**De opdracht**.
Beoordeel voor elk van de volgende beweringen of die overeenkomt met de montagetekst over de afzuigkap. Antwoord telkens met ja of nee en citeer woordelijk de tekstwoorden die de doorslag geven.
1. De gaten voor de definitieve bevestiging van de afzuigkap worden geboord met een diameter van 8 mm.
2. De buigzame slang en het metalen bandje worden met de afzuigkap meegeleverd.
3. De beugel (W) wordt op 50 mm van het plafond geplaatst.

**Fragment uit document**.
______________________________

Haak de afzuigkap (Afb. 6). Stel de horizontale positie af door de afzuigkap naar rechts of naar links te verplaatsen zodat
de afzuigkap precies op één lijn met de keukenkasten komt te zitten. Teken na de afstelling, zonder de kap weg te halen,
de andere 2 gaten die moeten worden geboord (B) af op de muur; haak de kap los en boor de gaten die u getekend heeft
(diameter 8mm); maak vervolgens gebruik van de 2 meegeleverde pluggen en schroeven om de afzuigkap definitief
te bevestigen (4.8x38mm). Om het toestel niet te beschadigen, raden wij aan enkel de gaten te gebruiken die al werden
voorzien door de constructeur.
Bevestiging van de telescopische pijpen: Essentiële eisen voor de montage: – Breng de elektrische aansluiting
zodanig tot stand dat e.e.a. binnen de decorpijp weggewerkt wordt. – Als uw apparaat in de afzuigversie of in
de versie met een externe motor geïnstalleerd moet worden dan moet er een luchtafvoergat gemaakt worden.
Zet de beugel (W) op 50 mm van het plafond en zet hem op de verticale lijn van uw wasemkap, gebruik makend
van de inkepingen in het midden van de beugel (Afb. 7); teken met een stift de 2 gaten op de wand, en boor
vervolgens de gaten en steek er de bijgeleverde pluggen in, Zet daarna de beugel vast door middel van de 2
schroeven (bijgeleverd).
Afzuigversie en versie met een externe motor: Verbind de luchtafvoerpijp met de luchtafvoeropening van de kap;
gebruik een buigzame slang en zet deze aan de luchtuitgang van de afzuigkap vast met een metalen bandje (slang
en bandje worden niet bijgeleverd).

______________________________

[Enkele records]

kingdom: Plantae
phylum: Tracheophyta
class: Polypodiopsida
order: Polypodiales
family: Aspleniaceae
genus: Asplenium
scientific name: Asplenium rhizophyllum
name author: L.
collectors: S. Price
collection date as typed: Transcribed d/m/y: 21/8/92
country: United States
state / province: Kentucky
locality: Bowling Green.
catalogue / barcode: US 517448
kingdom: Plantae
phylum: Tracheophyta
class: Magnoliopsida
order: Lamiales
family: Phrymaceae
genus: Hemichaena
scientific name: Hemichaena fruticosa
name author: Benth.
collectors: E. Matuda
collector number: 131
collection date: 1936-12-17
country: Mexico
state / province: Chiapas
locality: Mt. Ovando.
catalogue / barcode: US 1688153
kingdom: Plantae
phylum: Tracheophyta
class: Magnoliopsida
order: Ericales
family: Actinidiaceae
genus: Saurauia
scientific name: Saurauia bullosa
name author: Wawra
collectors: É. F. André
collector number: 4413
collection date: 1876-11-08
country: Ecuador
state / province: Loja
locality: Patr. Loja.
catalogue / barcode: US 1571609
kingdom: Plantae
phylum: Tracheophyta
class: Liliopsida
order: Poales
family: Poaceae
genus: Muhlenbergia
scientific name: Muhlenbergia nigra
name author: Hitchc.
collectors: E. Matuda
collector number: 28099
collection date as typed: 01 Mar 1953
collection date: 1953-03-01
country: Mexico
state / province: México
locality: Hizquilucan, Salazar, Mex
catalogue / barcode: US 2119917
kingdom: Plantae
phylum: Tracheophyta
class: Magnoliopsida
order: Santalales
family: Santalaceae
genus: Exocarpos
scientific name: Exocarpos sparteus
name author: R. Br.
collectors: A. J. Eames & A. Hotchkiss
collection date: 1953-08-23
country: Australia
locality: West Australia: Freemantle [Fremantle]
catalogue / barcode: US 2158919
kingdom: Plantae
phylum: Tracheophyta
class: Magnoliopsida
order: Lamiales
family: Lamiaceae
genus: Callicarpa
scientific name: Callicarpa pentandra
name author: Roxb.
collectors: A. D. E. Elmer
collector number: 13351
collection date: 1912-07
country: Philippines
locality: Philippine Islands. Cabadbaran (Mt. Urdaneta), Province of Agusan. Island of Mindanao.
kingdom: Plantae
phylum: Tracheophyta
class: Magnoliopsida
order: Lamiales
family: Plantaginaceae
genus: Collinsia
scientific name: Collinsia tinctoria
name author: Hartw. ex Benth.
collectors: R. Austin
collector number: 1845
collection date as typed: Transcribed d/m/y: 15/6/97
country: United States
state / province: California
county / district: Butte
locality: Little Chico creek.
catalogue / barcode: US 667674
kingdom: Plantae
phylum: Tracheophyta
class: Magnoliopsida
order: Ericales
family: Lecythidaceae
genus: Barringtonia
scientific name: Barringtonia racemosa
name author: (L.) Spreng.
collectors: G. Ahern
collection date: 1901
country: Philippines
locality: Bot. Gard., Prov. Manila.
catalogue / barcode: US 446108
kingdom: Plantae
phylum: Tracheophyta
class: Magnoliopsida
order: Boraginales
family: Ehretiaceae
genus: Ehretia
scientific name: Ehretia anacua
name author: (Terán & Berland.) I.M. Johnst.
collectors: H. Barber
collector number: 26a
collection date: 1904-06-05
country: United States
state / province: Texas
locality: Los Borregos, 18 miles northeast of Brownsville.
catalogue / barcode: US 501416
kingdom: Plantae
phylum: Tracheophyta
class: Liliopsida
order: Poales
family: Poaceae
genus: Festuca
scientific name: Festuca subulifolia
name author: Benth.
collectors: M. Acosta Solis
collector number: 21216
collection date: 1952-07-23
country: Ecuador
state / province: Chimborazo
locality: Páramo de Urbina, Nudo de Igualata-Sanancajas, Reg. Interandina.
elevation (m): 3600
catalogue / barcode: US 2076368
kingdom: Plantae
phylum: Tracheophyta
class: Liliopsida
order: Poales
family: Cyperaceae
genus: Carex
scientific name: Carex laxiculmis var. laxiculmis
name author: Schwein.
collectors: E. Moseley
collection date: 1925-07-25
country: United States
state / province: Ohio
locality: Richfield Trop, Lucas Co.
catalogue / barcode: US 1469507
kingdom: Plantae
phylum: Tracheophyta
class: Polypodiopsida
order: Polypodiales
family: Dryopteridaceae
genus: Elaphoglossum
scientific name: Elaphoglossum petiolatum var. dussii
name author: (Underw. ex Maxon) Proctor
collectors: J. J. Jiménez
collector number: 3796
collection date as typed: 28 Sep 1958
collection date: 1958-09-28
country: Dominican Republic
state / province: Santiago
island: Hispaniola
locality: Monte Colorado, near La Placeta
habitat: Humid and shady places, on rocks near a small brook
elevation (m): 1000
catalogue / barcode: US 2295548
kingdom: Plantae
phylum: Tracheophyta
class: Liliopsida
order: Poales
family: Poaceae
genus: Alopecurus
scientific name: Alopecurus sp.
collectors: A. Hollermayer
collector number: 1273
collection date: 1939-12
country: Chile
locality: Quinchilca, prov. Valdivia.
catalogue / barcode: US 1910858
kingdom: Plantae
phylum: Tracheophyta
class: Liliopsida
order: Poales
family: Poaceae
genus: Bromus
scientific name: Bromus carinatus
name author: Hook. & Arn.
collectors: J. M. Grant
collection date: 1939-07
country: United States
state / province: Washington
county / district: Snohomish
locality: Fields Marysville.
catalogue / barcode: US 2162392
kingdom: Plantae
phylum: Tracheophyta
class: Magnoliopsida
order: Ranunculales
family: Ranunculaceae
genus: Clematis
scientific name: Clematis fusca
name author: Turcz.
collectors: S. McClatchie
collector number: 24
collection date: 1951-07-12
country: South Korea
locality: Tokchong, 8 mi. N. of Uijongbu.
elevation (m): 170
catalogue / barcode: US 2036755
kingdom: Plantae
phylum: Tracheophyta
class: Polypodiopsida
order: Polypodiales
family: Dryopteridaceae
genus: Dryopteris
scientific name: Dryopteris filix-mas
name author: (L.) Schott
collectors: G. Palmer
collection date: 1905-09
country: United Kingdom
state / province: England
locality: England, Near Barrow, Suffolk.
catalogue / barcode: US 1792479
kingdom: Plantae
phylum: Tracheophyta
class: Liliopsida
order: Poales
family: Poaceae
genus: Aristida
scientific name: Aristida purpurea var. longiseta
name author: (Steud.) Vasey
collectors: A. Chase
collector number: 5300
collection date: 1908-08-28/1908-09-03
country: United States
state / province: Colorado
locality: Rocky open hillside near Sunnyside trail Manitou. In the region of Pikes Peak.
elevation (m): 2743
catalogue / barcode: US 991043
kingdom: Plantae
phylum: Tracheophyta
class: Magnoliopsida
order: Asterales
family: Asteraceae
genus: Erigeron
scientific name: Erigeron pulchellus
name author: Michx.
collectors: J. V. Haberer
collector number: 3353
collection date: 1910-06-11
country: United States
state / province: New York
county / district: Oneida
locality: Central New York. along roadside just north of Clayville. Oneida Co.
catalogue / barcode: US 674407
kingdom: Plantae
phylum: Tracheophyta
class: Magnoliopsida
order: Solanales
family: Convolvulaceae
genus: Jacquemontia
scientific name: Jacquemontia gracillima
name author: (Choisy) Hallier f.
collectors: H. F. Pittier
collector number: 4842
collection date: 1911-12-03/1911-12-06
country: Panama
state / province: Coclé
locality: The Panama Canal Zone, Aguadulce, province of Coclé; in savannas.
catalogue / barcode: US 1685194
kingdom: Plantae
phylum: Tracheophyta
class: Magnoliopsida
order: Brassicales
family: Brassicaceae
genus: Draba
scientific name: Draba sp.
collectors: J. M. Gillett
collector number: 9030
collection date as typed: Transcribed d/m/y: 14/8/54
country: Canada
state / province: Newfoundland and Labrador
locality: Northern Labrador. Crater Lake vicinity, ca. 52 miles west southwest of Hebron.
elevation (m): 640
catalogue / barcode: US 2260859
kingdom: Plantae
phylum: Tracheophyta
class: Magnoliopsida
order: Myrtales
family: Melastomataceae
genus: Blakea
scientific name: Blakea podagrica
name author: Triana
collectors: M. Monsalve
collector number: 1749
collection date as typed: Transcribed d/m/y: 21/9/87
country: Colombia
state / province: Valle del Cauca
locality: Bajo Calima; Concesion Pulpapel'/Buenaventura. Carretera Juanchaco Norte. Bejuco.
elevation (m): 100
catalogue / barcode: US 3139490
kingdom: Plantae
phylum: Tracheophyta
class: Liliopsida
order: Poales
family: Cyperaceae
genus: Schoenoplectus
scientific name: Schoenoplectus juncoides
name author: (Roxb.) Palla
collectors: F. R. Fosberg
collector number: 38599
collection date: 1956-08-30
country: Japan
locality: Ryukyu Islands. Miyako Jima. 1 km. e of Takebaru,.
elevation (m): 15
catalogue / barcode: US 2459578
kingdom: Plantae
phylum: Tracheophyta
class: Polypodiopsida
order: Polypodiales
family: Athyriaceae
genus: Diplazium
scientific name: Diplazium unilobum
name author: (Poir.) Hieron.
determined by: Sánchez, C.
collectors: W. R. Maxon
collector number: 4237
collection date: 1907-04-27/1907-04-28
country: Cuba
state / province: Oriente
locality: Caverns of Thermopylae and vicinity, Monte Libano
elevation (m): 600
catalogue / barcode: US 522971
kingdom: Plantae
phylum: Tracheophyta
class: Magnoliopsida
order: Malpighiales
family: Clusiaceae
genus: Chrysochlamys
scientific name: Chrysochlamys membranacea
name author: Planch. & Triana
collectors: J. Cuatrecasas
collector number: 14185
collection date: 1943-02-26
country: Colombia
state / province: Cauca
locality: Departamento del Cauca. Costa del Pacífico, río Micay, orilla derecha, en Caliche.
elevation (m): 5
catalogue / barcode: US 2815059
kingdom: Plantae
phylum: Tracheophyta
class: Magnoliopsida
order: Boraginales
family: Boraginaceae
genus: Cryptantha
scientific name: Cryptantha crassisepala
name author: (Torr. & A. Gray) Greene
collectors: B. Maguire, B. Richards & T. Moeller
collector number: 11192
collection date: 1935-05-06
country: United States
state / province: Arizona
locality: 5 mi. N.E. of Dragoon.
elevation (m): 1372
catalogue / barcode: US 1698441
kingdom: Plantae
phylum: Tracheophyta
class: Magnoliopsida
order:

______________________________

**Antwoord**.
1. Ja: "boor de gaten die u getekend heeft (diameter 8mm)"
2. Nee: "slang en bandje worden niet bijgeleverd"
3. Ja: "Zet de beugel (W) op 50 mm van het plafond"